CUDA Double pointer memory copy [duplicate]

Question

In the last line

cudaMemcpy(Mtx_on_GPU[i], d_ptr[i], sizeof(int)*SIZE, cudaMemcpyDeviceToHost);

you are trying to copy data from the device to the host (NOTE: I assume that you allocated host memory for the Mtx_on_GPU pointers!)

However, the pointers are stored in device memory, so you can't access the directly from host side. The line should be

cudaMemcpy(Mtx_on_GPU[i], temp_ptr[i], sizeof(int)*SIZE, cudaMemcpyDeviceToHost);

This may become clearer when using "overly elaborate" variable names:

int ** devicePointersStoredInDeviceMemory;
cudaMalloc( (void**)&devicePointersStoredInDeviceMemory, sizeof(int*)*N);

int* devicePointersStoredInHostMemory[N];
for(int i=0; i<N; i++)
    cudaMalloc( (void**)&devicePointersStoredInHostMemory[i], sizeof(int)*SIZE );

cudaMemcpy(
    devicePointersStoredInDeviceMemory, 
    devicePointersStoredInHostMemory,
    sizeof(int*)*N, cudaMemcpyHostToDevice);

// Invoke kernel here, passing "devicePointersStoredInDeviceMemory"
// as an argument
...

int* hostPointersStoredInHostMemory[N];
for(int i=0; i<N; i++) {
    int* hostPointer = hostPointersStoredInHostMemory[i]; 
    // (allocate memory for hostPointer here!)

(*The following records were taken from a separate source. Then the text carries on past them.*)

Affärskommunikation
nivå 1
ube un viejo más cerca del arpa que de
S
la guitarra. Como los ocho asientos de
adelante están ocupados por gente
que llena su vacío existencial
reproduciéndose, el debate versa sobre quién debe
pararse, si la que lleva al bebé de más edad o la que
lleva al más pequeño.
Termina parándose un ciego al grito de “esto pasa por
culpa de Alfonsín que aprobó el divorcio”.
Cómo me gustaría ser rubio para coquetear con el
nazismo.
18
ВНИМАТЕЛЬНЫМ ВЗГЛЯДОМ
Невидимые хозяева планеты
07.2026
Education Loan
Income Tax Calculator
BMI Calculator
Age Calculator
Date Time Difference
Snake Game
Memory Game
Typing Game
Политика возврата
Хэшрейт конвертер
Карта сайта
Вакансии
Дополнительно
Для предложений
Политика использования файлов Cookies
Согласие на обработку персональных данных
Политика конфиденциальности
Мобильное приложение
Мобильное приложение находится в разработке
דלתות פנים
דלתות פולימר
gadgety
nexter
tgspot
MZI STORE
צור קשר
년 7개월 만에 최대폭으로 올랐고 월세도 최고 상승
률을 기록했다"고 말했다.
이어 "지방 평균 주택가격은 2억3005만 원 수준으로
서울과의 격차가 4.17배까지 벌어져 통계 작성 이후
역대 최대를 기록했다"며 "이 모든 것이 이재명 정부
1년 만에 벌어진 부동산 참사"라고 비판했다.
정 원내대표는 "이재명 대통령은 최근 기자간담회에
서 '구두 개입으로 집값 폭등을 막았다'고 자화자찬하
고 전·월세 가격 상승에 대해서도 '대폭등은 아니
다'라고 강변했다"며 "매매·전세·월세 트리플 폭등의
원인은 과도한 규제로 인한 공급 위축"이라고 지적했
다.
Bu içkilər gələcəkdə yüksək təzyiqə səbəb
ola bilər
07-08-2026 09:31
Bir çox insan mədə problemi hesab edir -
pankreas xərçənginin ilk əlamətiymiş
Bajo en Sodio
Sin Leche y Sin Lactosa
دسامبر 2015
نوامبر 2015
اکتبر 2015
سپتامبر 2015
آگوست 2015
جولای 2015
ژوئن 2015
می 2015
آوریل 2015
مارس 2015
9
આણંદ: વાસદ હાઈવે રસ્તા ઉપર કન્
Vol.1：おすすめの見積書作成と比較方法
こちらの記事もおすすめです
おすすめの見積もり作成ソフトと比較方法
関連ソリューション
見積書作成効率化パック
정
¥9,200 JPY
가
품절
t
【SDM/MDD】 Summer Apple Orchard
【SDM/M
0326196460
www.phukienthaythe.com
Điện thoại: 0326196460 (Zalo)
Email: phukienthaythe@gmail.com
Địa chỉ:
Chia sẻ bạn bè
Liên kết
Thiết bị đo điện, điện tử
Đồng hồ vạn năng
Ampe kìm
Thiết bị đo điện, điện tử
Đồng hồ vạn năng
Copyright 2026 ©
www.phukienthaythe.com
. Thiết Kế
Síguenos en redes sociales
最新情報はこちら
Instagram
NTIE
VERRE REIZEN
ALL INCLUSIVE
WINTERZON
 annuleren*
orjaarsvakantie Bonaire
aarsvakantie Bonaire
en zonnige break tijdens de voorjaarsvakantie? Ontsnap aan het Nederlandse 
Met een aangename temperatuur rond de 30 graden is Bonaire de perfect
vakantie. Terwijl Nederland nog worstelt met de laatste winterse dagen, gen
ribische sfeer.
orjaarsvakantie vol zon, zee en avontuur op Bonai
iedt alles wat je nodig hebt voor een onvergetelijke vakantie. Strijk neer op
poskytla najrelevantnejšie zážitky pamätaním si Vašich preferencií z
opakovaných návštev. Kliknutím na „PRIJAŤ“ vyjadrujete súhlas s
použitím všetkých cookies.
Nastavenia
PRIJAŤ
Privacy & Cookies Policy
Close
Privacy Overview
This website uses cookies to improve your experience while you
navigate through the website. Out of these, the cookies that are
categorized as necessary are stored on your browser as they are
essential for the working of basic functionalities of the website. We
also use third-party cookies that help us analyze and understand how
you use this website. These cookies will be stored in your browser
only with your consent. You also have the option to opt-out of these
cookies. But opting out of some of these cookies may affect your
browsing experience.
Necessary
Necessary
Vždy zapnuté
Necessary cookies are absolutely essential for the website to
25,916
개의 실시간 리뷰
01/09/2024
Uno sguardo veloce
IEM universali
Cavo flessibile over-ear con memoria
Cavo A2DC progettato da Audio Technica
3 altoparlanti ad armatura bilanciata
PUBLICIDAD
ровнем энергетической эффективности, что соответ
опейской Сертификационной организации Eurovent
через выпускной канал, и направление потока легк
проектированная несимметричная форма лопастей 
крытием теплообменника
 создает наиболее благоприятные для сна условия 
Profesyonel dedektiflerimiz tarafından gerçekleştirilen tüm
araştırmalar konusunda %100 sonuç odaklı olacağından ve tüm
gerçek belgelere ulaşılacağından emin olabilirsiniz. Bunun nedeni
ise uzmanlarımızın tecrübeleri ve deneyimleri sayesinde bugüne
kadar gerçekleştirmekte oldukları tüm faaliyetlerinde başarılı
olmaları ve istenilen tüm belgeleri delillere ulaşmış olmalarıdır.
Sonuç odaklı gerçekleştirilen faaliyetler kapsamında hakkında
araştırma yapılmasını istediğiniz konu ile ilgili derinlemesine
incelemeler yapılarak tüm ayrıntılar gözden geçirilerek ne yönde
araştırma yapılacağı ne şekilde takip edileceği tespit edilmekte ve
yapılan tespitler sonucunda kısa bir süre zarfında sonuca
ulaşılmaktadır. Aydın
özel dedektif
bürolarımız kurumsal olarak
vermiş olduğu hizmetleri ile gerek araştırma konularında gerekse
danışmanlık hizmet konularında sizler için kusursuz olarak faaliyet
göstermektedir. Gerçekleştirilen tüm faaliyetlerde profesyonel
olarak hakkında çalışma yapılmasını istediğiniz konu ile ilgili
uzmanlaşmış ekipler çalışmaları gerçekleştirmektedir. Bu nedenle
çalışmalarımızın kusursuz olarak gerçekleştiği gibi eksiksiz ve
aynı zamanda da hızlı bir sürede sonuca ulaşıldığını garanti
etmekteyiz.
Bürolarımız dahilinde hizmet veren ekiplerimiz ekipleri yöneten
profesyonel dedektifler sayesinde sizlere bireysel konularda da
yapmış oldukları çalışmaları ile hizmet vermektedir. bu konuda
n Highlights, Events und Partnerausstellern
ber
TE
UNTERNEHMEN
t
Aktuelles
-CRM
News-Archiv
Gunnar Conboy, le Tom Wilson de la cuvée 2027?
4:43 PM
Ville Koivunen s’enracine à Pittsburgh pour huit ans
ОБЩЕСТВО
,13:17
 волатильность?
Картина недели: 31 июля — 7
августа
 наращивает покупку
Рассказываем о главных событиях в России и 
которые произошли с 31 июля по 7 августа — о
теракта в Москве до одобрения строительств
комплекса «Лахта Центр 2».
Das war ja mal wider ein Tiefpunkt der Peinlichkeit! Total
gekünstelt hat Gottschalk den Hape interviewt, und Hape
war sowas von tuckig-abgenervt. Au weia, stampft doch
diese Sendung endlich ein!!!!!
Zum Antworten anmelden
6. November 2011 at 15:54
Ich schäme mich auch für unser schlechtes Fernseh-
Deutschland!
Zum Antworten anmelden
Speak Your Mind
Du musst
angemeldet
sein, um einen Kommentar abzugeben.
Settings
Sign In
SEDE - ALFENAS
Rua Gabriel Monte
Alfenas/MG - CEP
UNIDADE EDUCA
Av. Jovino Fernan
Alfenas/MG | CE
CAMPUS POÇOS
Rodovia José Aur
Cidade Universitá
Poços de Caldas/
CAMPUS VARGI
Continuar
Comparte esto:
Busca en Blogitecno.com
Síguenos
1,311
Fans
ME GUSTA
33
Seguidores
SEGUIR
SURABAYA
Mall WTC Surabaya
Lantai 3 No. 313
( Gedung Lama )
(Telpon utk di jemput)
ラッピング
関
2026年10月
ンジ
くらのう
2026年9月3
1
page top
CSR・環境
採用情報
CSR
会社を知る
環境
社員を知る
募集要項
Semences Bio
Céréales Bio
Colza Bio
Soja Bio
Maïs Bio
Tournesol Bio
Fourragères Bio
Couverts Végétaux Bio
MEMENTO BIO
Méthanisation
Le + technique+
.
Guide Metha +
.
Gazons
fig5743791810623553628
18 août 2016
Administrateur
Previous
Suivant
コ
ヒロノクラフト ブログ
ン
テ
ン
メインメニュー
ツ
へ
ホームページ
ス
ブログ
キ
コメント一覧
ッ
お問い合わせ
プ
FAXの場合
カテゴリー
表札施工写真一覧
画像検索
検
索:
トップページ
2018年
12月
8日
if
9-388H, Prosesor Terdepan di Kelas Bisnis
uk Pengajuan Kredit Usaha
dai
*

    int* devicePointer = devicePointersStoredInHostMemory[i];

    cudaMemcpy(hostPointer, devicePointer, sizeof(int)*SIZE, cudaMemcpyDeviceToHost);
}

EDIT in response to the comment:

The d_ptr is "an array of pointers". But the memory of this array is allocated with cudaMalloc. That means that it is located on the device. In contrast to that, with int* Mtx_on_GPU[N]; you are "allocating" N pointers in host memory. Instead of specifying the array size, you could also have used malloc. It may become clearer when you compare the following allocations:

int** pointersStoredInDeviceMemory;
cudaMalloc((void**)&pointersStoredInDeviceMemory, sizeof(int*)*N);

int** pointersStoredInHostMemory;
pointersStoredInHostMemory = (void**)malloc(N * sizeof(int*));

// This is not possible, because the array was allocated with cudaMalloc:
int *pointerA = pointersStoredInDeviceMemory[0];

// This is possible because the array was allocated with malloc:    
int *pointerB = pointersStoredInHostMemory[0];

It may be a little bit brain-twisting to keep track of

the type of the memory where the pointers are stored
the type of the memory that the pointers are pointing to

but fortunately, it hardly becomes more than 2 indirections.